居酒屋“かのき”。古めかしい木製の看板に、筆文字が躍っている。入口には太ったたぬきの信楽焼が、ひょうきんな笑顔でこちらを見上げていた。
今年で大学四年生のなる僕だが、実のところ同窓会なるものに参加したのは初めてだったりする。いきなり中に踏み込んでいいものだろうか。幹事の竹田さんの名前を出せばいいのだろうか。どちらかというとオタクで休日ヒッキーなタイプなので、正直ものすごく緊張している。
みんな、僕のことなんて覚えていなかったらどうしよう。
あるいは、なんでお前が来るの?みたいな雰囲気だったら。
「おーい」
迷っていると、玄関から声がした。紫の暖簾を派手に潜って姿を現したのは、長身で金髪、ムキムキの大男である。

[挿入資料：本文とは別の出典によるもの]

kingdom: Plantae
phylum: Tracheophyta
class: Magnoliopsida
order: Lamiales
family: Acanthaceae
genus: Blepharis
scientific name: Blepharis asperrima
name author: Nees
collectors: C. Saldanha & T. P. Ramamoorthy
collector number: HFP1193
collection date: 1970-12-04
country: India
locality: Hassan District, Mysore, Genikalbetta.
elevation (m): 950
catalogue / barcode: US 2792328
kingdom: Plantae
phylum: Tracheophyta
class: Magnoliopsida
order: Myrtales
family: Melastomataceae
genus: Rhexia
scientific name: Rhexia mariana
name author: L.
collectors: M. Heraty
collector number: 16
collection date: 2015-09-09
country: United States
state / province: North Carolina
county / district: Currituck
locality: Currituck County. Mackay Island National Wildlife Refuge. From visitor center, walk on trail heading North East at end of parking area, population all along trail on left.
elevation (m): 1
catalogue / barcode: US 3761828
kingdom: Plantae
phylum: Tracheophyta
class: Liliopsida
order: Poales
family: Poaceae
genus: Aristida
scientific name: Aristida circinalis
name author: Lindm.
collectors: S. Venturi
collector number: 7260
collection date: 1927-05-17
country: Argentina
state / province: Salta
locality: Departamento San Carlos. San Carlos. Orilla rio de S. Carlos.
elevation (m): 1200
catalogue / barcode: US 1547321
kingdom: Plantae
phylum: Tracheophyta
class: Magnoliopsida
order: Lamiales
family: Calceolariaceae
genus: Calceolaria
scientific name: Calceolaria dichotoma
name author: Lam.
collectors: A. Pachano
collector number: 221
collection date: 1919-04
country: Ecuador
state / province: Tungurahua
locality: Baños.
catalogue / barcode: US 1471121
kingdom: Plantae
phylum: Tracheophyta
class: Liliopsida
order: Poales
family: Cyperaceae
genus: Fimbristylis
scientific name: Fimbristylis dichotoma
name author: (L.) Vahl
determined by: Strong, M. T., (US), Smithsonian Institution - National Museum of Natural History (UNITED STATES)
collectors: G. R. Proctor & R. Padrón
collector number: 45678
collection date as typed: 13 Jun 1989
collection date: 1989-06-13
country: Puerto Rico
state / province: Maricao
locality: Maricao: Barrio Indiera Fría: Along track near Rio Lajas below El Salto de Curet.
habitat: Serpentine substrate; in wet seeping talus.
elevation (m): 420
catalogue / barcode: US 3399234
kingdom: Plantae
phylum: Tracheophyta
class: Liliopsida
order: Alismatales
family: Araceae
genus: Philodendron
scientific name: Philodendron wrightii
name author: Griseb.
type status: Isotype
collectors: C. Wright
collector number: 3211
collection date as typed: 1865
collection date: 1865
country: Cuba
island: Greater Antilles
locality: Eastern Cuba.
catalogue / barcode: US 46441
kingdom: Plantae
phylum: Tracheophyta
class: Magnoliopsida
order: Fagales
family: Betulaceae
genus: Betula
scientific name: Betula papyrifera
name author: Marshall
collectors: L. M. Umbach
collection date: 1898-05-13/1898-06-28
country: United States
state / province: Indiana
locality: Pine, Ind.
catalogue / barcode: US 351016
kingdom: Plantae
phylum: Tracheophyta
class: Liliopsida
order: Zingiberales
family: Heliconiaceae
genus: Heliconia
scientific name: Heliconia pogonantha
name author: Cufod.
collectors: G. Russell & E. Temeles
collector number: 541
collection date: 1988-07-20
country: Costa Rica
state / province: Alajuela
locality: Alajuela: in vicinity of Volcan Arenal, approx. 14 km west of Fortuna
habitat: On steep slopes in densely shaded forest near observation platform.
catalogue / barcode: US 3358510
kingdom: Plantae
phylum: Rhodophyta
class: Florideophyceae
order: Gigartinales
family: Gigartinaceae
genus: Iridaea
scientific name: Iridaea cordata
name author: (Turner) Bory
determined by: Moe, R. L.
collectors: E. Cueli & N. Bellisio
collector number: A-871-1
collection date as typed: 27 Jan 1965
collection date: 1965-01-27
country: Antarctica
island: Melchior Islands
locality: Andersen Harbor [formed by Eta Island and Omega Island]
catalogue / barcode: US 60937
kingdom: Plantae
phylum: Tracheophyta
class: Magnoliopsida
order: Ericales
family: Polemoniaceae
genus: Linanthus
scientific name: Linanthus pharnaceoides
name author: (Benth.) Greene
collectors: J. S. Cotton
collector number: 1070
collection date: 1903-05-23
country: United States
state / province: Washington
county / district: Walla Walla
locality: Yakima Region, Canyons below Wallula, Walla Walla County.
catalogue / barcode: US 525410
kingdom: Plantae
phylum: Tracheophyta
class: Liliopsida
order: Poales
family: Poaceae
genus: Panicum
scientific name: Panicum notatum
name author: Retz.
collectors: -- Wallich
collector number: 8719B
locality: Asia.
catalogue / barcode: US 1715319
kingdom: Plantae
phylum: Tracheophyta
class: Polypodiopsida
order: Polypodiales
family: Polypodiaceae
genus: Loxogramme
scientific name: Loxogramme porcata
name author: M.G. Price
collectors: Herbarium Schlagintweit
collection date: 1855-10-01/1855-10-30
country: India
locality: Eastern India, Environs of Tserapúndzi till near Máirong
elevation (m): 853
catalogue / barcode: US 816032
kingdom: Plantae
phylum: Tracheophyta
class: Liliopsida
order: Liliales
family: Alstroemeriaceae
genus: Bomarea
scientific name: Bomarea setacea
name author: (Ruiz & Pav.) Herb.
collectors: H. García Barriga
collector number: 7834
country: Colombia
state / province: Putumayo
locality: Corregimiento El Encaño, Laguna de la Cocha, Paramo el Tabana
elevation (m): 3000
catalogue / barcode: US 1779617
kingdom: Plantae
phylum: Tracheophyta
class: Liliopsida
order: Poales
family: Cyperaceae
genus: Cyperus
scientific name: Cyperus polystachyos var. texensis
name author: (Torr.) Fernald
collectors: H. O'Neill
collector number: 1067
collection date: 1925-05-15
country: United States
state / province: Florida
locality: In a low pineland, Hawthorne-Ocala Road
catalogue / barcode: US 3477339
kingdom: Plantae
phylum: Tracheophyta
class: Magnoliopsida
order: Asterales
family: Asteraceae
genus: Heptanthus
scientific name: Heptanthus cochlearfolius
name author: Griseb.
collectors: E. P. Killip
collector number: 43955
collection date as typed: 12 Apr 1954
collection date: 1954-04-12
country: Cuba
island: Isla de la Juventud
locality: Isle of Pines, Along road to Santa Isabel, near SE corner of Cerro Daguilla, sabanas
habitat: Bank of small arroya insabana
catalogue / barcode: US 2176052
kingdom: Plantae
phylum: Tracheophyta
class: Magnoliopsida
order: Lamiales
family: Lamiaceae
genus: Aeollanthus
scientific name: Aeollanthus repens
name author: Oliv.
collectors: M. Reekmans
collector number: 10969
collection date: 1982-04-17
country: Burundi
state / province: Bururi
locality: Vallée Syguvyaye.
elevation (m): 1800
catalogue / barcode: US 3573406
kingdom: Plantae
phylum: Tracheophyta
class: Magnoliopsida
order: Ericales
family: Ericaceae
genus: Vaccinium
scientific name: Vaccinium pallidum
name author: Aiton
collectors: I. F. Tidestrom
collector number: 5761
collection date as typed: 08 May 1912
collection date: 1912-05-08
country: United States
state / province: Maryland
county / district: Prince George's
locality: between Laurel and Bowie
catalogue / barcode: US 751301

誰だろう、と僕は思った。ひょっとして元クラスメートの誰か、なのだろうか。
いかんせん今回の同窓会は“旧六年三組”のメンバーである。つまり、最後に会った時まだ小学生だった者たちばかり。派手に様変わりしていたら、分かる自信はまったくなかった。
「お前、鍵本小の六年三組のやつけ?」
「え、あ、まあ」
「ほう、やっぱしの!入口でうろうろオドオドしてるから、そうなのかと思っちょったん!」
どこの方言なのかもよくわからない、謎の口調で話す男。だが、その喋り方には聞き覚えがあった。
確か、六年生でうちの学校に転校してきた――。
「ひょっとして……松井?」
「おお、当たりじゃ!そっちはもしかして、梅澤け?」
「そ、そうだよ!うわあ、久しぶり!でかくなったじゃん!」
やっぱりというべきか、彼は松井武正だったようだ。あの野球少年が、まさかこんなマッチョなムキムキ男になっているとは思いもよらなかったが。